By Pavel Polityuk
KYIV (Reuters) -Ukraine on Wednesday accused Russia of exploiting its capture of a nuclear power plant to fire rockets from the site at a nearby town in an attack that killed at least 13 people and wounded many others.
The town Ukraine says Russia targeted - Marhanets - is one that Moscow has alleged its enemies have used in the past to shell Russian soldiers stationed at the Zaporizhzhia plant, which they seized in March.
Ukraine and Russia have accused each other of imperiling the plant - Europe's largest nuclear complex - with attacks nearby.
After the United Nations' atomic energy watchdog sounded the alarm over a potential nuclear disaster, the Group of Seven leading industrialised countries on Wednesday told Russia to hand back the plant to Ukraine.
There are no indications that their demand will sway Moscow, which on Wednesday received powerful endorsement of its rationale for the Feb. 24 invasion from China, which has been conducting military drills of unprecedented intensity around self-ruled Taiwan.
Beijing's ambassador to Moscow, Zhang Hanhui, accused Washington of backing Russia into a corner with repeated expansions of the western-led NATO military alliance and support for Ukraine's alignment with the European Union.
"As the initiator and main instigator of the Ukrainian crisis, Washington, while imposing unprecedented comprehensive sanctions on Russia, continues to supply arms and military equipment to Ukraine," Zhang was quoted as saying.
"Their ultimate goal is to exhaust and crush Russia with a protracted war and the cudgel of sanctions."
There was no immediate comment from Russia on the Ukrainian allegations of an attack on Marhanets and Reuters could not independently verify Kyiv's version.
Moscow says it does not deliberately target civilians in what it calls its "special military operation" in Ukraine aimed at preemptively safeguarding its security against NATO expansion.
Ukraine and the West accuse Moscow of waging an unprovoked imperial-style war of aggression.
New Russian Ground Force
Andriy Yermak, President Volodymyr Zelensky's chief of staff, said Russia was launching attacks with impunity from Zaporizhzhia knowing it was risky for Ukraine to fight back.
"Eighty reactive rockets fired at residential buildings," he wrote on social media. "The cowardly Russians can't do anything more so they strike towns ignobly hiding at the Zaporizhzhia atomic power station."

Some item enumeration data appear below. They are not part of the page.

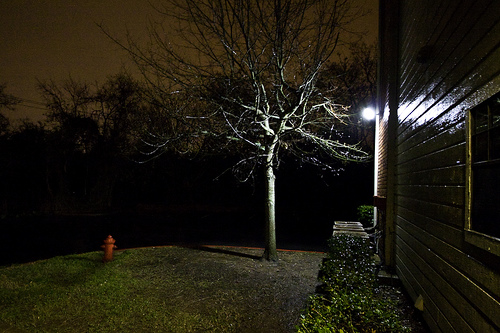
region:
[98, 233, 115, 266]
Fire hydrant in the grass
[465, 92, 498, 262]
Window on the side of the house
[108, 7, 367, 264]
Bare tree in the yard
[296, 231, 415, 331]
Flowers alongside of house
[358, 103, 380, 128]
Light shining on side of house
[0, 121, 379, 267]
Shadows in the distance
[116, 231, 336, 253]
Red line in the ground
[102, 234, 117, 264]
The fire hydrant in the grass.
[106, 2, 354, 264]
The tree to the right of the hydrant.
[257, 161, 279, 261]
The trunk of the tree.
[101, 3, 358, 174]
The branches of the tree to the right of the hydrant.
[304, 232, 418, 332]
The shrubs in front of the building.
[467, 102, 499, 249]
The window of the building.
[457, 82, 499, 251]
The frame around the window.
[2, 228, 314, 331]
The grass area in front of the shrubs.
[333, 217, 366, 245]
The air conditioner units in front of the building.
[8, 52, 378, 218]
The tree branches in the distance.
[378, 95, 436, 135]
light shining on wall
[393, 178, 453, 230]
wooden slats on side of building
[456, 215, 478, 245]
edge of window sill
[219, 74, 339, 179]
bare branches on tree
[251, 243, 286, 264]
base of bare tree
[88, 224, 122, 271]
bright red fire hydrant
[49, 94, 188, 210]
area of tall trees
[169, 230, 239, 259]
red border at edge of grass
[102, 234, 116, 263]
fire hydrant is red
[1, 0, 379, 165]
the sky is red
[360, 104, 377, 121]
outside light is on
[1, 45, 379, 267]
silhoutte tree line behind hydrant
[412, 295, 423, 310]
dryer vent on wall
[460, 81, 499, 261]
wooden windowsill on wall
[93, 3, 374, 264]
sparse brown trees with no leaves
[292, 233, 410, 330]
front row hedge by building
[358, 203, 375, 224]
green hedge behind building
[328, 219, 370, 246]
three air conditioner units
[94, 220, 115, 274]
Small red fire hydrant in the grass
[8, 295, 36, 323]
Small patch of green grass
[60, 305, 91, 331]
Small patch of green grass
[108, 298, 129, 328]
Small patch of green grass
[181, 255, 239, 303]
Small patch of green grass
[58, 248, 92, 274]
Small patch of green grass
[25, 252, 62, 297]
Small patch of green grass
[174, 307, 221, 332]
Patch of dull green grass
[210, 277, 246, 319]
Patch of dull green grass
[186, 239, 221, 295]
Patch of dull green grass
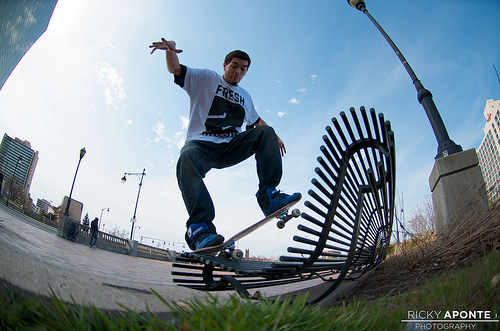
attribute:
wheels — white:
[270, 208, 302, 228]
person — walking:
[87, 214, 102, 246]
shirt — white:
[165, 40, 292, 167]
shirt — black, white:
[166, 60, 248, 139]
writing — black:
[217, 80, 247, 100]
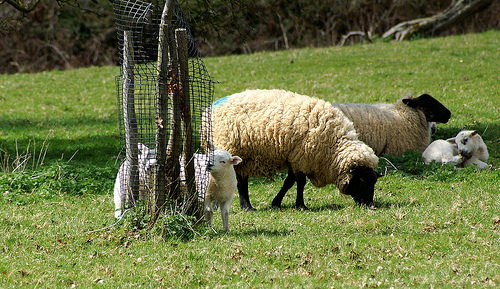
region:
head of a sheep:
[336, 128, 393, 212]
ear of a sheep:
[346, 143, 398, 181]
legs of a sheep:
[232, 172, 319, 207]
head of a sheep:
[193, 143, 243, 173]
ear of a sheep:
[232, 143, 249, 175]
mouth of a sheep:
[346, 182, 390, 220]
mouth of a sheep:
[192, 161, 227, 178]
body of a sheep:
[190, 73, 352, 184]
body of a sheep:
[336, 89, 431, 147]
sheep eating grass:
[206, 63, 438, 199]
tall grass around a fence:
[120, 190, 202, 233]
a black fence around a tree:
[109, 11, 225, 234]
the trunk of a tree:
[360, 10, 497, 34]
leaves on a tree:
[26, 0, 441, 56]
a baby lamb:
[199, 143, 252, 244]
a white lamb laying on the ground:
[418, 117, 485, 158]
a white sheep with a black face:
[224, 97, 393, 202]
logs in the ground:
[148, 16, 200, 201]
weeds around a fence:
[119, 198, 201, 233]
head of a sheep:
[335, 143, 403, 211]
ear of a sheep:
[363, 158, 390, 188]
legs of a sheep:
[230, 159, 321, 213]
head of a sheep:
[412, 79, 456, 127]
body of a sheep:
[195, 82, 330, 183]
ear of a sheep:
[403, 79, 427, 111]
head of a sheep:
[189, 138, 251, 183]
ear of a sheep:
[226, 153, 243, 164]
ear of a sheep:
[193, 132, 220, 152]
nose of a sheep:
[199, 151, 219, 176]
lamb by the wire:
[192, 137, 245, 231]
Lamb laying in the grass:
[412, 122, 487, 180]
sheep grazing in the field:
[220, 84, 377, 216]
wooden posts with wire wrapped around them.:
[128, 22, 205, 223]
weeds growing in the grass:
[9, 126, 74, 201]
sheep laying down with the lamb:
[373, 88, 496, 190]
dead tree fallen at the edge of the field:
[376, 6, 491, 36]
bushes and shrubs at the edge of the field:
[207, 7, 307, 49]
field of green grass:
[309, 50, 447, 80]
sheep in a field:
[221, 68, 498, 229]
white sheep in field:
[419, 126, 494, 173]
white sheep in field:
[332, 90, 454, 158]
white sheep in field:
[203, 86, 383, 213]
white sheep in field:
[179, 143, 244, 231]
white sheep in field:
[114, 139, 164, 218]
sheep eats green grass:
[207, 88, 383, 216]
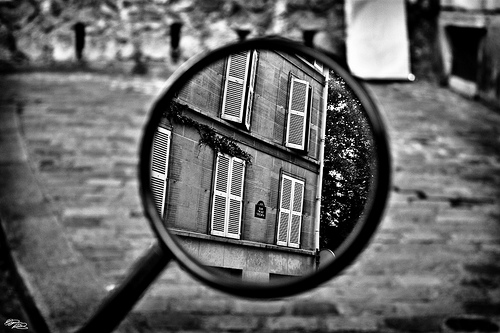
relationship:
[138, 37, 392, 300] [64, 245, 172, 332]
rear view mirror has arm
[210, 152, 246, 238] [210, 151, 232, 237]
window has shutter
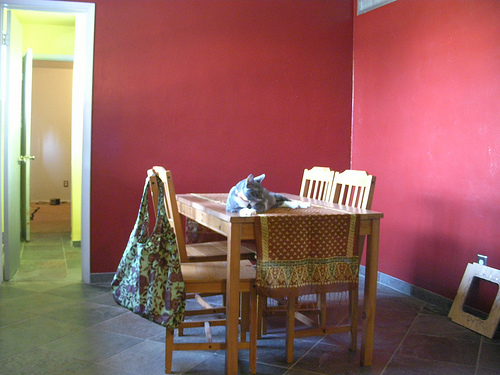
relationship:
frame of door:
[1, 2, 96, 286] [5, 10, 22, 280]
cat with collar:
[222, 163, 313, 222] [236, 189, 249, 205]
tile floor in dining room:
[4, 281, 414, 373] [0, 2, 496, 373]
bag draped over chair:
[108, 166, 186, 327] [140, 162, 260, 374]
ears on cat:
[241, 169, 266, 185] [222, 168, 315, 220]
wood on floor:
[464, 267, 497, 336] [80, 292, 497, 374]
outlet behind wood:
[477, 252, 487, 264] [445, 262, 498, 338]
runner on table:
[254, 214, 374, 319] [166, 190, 381, 369]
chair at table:
[140, 162, 260, 374] [166, 190, 381, 369]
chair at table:
[145, 167, 255, 371] [166, 190, 381, 369]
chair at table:
[241, 164, 334, 328] [166, 190, 381, 369]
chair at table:
[260, 171, 377, 368] [166, 190, 381, 369]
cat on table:
[225, 174, 311, 217] [166, 190, 381, 369]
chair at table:
[145, 167, 255, 371] [166, 187, 408, 364]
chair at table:
[140, 162, 260, 374] [166, 187, 408, 364]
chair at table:
[260, 166, 377, 365] [166, 187, 408, 364]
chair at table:
[241, 164, 334, 328] [166, 187, 408, 364]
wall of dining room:
[94, 1, 351, 281] [0, 2, 496, 373]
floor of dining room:
[0, 226, 497, 371] [0, 2, 496, 373]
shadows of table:
[192, 199, 496, 373] [166, 190, 381, 369]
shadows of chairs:
[192, 199, 496, 373] [143, 162, 376, 372]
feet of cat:
[234, 195, 315, 219] [222, 168, 315, 220]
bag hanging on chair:
[108, 166, 186, 327] [140, 162, 260, 374]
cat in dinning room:
[225, 174, 311, 217] [5, 1, 497, 370]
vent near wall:
[357, 1, 393, 13] [351, 0, 498, 330]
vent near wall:
[357, 1, 393, 13] [56, 0, 356, 283]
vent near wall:
[357, 1, 393, 13] [9, 15, 79, 243]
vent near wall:
[357, 1, 393, 13] [31, 67, 68, 204]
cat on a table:
[225, 174, 311, 217] [151, 164, 395, 343]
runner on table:
[254, 214, 374, 319] [175, 177, 385, 363]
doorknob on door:
[28, 152, 34, 160] [24, 47, 34, 237]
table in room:
[166, 190, 381, 369] [3, 4, 498, 372]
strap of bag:
[140, 165, 175, 230] [108, 166, 186, 327]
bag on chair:
[108, 166, 186, 327] [140, 162, 260, 374]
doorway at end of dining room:
[31, 59, 73, 241] [0, 2, 496, 373]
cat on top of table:
[225, 174, 311, 217] [166, 190, 381, 369]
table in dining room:
[166, 190, 381, 369] [0, 2, 496, 373]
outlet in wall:
[477, 252, 487, 264] [351, 0, 498, 330]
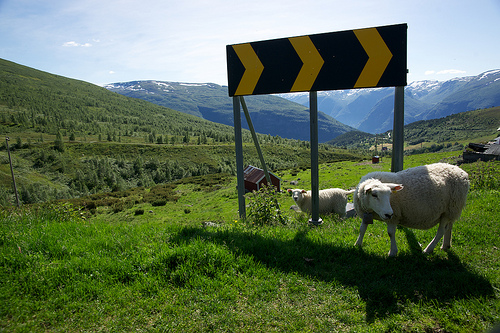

Ukraine says around 500 Russian troops with heavy vehicles and weapons are at the plant, where Ukrainian technicians continue to work.
Ukraine's state nuclear power firm has warned that containers with radioactive material might be shelled and said it is vital Kyiv retake the plant by winter. It accuses Russia of wanting to connect the facility to its power grid.
Russia says its forces are behaving responsibly and ensuring the complex's safety.
Valentyn Reznychenko, governor of Ukraine's central Dnipropetrovsk region, said on Wednesday that the Russian attack on Marhanets was carried out with 80 Grad rockets.
More than 20 buildings had been damaged in the town on the other side of the Dnipro river from the power plant, he said.
Images supplied by Ukrainian officials showed the rubble-strewn corridor of a school with its windows blown out and a residential building pierced by a rocket.
Britain, which is helping Ukraine with arms, intelligence and training, said on Wednesday it believed Russia had "almost certainly" established a major new ground force to back its war.
The new 3rd Army Corps was based in the city of Mulino, east of Moscow, the British Defense Ministry said in an intelligence bulletin. However, Russia would struggle to build up the numbers needed and the new force is unlikely to sway the war, it added.
The origin of a series of explosions at a Russian air base in Russian-annexed Crimea on Tuesday remained contested: Moscow says ammunition stores detonated.
But two U.S. newspapers cited unnamed Ukrainian officials as saying that Ukrainian special forces had carried out an attack on the air base, destroying Russian military aircraft there.
Zelensky did not mention the blasts in his latest video address, but said it was right to focus on Crimea. "We will never give it up," he said.